Compositions of resin composite exhibit cytotoxicity, especially Triethylene-glycol-dimethacrylate (TEGDMA), yet the underlying mechanisms and its relationship with filler content are poorly understood. Here, specimens of five composites (VITA LC, VITA ZETA, Z350, Filtek P60, and AP-X), containing different filler size and weight, were immersed into culture medium for 72 h. After TEGDMA quantification, the resin composite eluates were used to incubate HGFs. Cellular viability was evaluated. Total reactive oxygen species (ROS) and mitochondrial ROS were detected to assess oxidative stress.

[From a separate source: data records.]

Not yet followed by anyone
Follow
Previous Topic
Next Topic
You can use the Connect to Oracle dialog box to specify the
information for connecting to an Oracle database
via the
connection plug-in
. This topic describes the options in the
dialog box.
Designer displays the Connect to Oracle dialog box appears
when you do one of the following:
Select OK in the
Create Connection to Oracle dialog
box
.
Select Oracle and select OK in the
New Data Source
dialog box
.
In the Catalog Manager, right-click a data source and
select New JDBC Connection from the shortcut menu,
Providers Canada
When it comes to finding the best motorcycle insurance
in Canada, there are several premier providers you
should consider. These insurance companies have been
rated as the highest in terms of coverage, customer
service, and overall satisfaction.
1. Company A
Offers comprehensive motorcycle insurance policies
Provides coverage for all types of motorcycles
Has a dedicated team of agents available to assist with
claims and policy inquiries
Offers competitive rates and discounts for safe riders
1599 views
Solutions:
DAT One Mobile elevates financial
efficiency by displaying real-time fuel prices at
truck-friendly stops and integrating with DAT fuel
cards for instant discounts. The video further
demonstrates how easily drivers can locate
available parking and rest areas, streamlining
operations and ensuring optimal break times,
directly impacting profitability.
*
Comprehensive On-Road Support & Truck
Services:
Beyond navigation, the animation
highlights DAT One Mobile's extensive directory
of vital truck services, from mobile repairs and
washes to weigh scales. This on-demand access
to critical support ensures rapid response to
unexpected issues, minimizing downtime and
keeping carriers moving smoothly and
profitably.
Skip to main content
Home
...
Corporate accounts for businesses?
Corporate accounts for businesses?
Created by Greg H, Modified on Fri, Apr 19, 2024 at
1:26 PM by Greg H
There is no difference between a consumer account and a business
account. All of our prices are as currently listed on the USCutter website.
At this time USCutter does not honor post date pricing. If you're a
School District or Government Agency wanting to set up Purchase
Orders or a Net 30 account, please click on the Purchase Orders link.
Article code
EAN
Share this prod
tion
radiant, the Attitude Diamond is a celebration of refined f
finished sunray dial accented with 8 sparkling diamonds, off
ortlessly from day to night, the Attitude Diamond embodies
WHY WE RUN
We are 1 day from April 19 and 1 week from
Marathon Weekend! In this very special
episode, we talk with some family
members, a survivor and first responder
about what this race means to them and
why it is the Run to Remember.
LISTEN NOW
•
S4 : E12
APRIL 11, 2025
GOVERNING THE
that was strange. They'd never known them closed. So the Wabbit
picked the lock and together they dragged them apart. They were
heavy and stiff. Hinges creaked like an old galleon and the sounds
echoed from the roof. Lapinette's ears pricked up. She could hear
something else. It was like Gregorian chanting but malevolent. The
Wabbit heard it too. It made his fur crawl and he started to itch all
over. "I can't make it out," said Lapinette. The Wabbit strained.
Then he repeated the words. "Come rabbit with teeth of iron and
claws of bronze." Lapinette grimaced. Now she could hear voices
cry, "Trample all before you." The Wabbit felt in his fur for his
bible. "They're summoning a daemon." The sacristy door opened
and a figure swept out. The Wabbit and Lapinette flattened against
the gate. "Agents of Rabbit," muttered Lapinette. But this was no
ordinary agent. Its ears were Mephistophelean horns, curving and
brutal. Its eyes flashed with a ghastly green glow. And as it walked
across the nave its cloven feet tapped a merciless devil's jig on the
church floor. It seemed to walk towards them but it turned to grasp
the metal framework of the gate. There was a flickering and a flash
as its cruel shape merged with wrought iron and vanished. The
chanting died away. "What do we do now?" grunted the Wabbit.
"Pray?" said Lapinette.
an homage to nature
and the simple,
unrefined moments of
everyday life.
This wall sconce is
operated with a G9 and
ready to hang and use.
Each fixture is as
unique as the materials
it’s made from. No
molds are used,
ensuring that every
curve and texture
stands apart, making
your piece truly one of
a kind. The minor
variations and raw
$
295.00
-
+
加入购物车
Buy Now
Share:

Adenosine triphosphate and cytochrome c oxidase (CcO) activity, mitochondrial membrane potential and morphology, mitochondrial biogenesis regulators were analyzed to evaluate mitochondrial functions. Results showed that TEGDMA release negatively correlated to filler size and weight of tested composites. Although cell viability reduction was not significant, total and mitochondrial ROS production showed a positive relationship with the amount of TEGDMA in composite eluates. Furthermore, the expression of mitochondrial biogenesis markers and mitochondrial fusion protein, were markedly elevated in TEGDMA rich eluates, especially in VITA-LC group, shown as elongated mitochondrial morphology and aberrant mitochondrial functions. Overall, TEGDMA could elute easier from those resin composites with less filler content and cause oxidative stress in HGFs via mitochondria dysregulation. These data can be instructive to optimize the synthesis of resin composites from the perspective of biocompatibility. © 2019 Wiley Periodicals, Inc. J Biomed Mater Res Part A: 107A: 1132-1142, 2019.